Pour la version française, lancée il y a quelques jours, l’OSS a fait appel à Olivier Bernard, mieux connu sous le nom du Pharmachien. « J’ai trouvé ça brillant », a-t-il confié à La Presse. Celui qui dit aimer « anéantir la pseudoscience » a partagé la vidéo sur son compte Facebook en acceptant de faire comme si elle avait été trouvée par hasard sur le web.

« Vidéo virale en ce moment… le pire commence à 30 secondes environ. Terrifiant et triste », a-t-il écrit sur le réseau social.

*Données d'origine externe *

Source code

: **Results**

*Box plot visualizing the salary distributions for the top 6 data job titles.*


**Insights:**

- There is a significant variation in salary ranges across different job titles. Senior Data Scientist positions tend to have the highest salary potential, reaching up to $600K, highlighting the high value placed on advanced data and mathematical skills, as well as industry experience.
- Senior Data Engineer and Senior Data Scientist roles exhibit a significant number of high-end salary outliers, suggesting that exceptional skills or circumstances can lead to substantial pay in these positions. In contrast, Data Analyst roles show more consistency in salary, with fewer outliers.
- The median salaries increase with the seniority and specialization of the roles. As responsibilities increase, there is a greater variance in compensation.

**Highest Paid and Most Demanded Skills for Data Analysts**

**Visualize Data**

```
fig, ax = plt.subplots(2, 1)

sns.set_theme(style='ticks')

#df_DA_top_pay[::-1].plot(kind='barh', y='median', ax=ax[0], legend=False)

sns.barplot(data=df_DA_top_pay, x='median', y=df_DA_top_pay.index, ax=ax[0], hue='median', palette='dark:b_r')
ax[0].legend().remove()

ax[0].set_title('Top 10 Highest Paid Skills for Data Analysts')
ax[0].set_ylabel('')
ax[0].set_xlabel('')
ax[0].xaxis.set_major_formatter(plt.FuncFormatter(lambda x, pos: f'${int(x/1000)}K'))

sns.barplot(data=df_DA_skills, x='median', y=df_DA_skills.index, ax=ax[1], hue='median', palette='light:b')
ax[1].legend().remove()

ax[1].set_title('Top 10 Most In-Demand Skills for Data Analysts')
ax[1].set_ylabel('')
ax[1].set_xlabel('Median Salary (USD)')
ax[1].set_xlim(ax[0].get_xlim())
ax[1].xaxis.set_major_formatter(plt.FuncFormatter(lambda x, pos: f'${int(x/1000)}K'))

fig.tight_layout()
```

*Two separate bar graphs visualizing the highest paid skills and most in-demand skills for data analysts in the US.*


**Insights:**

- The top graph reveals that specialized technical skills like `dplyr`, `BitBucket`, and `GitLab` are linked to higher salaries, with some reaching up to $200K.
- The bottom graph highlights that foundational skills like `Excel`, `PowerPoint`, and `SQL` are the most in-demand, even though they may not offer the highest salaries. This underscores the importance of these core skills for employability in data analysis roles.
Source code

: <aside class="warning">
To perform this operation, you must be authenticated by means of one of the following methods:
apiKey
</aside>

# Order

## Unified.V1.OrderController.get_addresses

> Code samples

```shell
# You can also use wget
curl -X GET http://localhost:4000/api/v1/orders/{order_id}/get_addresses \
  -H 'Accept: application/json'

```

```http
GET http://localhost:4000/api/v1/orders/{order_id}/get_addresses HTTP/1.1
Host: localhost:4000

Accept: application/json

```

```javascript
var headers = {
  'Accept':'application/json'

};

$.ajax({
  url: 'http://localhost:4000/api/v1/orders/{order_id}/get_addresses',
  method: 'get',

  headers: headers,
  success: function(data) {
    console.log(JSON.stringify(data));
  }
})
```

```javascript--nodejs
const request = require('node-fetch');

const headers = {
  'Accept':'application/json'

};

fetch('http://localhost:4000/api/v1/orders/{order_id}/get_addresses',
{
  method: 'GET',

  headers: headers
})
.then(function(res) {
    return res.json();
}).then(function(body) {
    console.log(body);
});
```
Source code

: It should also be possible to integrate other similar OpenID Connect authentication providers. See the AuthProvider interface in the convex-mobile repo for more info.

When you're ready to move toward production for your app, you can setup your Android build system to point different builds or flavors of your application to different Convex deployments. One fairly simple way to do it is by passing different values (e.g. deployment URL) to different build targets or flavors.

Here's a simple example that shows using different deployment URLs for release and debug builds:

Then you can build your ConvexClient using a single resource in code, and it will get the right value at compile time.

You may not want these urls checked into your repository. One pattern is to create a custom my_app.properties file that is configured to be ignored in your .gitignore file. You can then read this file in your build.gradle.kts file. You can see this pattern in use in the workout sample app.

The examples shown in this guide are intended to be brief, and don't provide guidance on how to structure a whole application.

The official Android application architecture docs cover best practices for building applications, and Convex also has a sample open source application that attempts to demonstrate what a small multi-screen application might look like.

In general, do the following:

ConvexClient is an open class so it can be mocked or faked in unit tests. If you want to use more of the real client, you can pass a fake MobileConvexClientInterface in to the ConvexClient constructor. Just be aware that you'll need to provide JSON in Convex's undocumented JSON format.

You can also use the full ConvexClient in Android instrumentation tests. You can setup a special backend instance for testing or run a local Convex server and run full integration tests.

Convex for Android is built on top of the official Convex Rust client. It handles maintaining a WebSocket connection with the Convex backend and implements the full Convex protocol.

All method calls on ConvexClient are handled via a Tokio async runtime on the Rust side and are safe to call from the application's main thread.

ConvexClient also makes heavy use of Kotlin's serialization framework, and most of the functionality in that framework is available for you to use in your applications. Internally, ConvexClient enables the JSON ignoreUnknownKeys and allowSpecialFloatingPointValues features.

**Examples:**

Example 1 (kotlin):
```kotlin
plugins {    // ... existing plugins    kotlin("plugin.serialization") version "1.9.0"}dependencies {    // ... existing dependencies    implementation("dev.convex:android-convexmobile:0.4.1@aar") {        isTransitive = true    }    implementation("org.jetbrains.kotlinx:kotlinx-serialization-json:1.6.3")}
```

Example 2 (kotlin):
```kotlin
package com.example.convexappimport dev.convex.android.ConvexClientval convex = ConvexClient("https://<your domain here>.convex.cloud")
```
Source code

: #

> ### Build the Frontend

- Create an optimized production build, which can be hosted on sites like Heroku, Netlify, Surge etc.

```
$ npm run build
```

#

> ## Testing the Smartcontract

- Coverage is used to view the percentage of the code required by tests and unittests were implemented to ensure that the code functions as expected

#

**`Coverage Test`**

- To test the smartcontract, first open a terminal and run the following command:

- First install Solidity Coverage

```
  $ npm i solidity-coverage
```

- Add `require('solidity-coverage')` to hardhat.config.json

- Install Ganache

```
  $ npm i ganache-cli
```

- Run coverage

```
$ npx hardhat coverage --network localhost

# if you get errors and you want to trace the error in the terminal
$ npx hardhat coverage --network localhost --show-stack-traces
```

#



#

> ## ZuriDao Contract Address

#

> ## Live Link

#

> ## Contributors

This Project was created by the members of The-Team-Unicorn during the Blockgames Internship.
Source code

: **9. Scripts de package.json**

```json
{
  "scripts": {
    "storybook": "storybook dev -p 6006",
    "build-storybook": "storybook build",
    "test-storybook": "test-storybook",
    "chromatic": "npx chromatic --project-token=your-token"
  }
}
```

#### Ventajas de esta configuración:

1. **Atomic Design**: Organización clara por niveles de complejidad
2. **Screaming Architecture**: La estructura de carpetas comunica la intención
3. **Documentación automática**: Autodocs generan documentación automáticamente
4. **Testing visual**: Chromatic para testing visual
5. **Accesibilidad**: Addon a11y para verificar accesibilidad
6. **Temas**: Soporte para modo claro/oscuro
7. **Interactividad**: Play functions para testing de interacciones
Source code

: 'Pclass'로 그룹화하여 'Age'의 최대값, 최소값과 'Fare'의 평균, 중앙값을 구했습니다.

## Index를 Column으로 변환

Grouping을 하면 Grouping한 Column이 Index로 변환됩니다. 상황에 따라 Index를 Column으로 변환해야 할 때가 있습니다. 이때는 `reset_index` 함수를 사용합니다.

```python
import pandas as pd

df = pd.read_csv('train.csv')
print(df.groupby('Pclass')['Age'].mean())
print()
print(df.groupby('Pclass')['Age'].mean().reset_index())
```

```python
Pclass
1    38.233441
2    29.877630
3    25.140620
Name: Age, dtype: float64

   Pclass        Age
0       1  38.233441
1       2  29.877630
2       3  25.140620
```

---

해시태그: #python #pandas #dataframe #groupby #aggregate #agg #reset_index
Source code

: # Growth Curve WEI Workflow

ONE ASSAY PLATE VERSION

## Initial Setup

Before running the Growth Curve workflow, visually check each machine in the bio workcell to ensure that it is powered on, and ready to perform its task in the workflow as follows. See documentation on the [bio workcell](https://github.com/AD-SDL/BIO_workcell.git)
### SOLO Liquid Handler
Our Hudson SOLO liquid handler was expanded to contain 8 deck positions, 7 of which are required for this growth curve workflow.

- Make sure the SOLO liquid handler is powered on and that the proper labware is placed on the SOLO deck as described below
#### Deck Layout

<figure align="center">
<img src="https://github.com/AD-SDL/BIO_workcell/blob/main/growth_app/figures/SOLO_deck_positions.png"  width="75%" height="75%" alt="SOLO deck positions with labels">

Hier, sa publication en était à près de 20 000 partages. « J’étais content de jouer le jeu », a exprimé M. Bernard. « Il en faut plus de vidéos comme ça, parce que les vraies fausses sont vues des millions de fois. »

Bataille difficile

« C’est toujours frustrant parce que c’est une bataille difficile à gagner », admet M. Jarry, qui constate que ces fausses nouvelles se répandent comme une traînée de poudre. « Ça passe toujours mieux parce qu’on donne des solutions simples à des problèmes complexes. C’est plus difficile d’attirer l’attention des gens avec une vidéo nuancée, critique », ajoute-t-il.

Le Pharmachien n’hésite pas à comparer la prolifération de ce genre de fake news à une forme de « pollution » ambiante. 

« Il y a moyen de trouver de l’information de qualité, mais il y a tellement de bruit à travers ça, de fausses vidéos, d’articles douteux et de pièges à clics que les gens deviennent saturés. Ça nuit à nos efforts pour communiquer la bonne info. »

— Olivier Bernard

La fausse vidéo de l’OSS approchait des 10 millions de visionnements hier. La version anglaise a notamment été partagée par l’animateur américain Scott Rogowsky. Des professeurs ont aussi joint l’organisme pour obtenir l’autorisation de diffuser l’extrait en classe et ainsi favoriser le développement de l’esprit critique des étudiants.

Devant le succès de sa vidéo, l’OSS n’exclut pas de retenter l’expérience avec le même genre d’approche. « C’est certain qu’on n’a jamais eu des chiffres comme ça », a indiqué M. Jarry. « Ce n’est pas quelque chose qu’on peut faire sur une base régulière, il faut aussi surprendre les gens, mais peut-être que d’ici quelques mois, on récidivera. »

Pour éviter de tomber dans le piège des fausses nouvelles scientifiques, Jonathan Jarry recommande notamment de se fier à des sources gouvernementales, de multiplier les sources, de retracer l’information originale et de ne pas hésiter à parler ou écrire à des médecins et des scientifiques pour résoudre certains questionnements.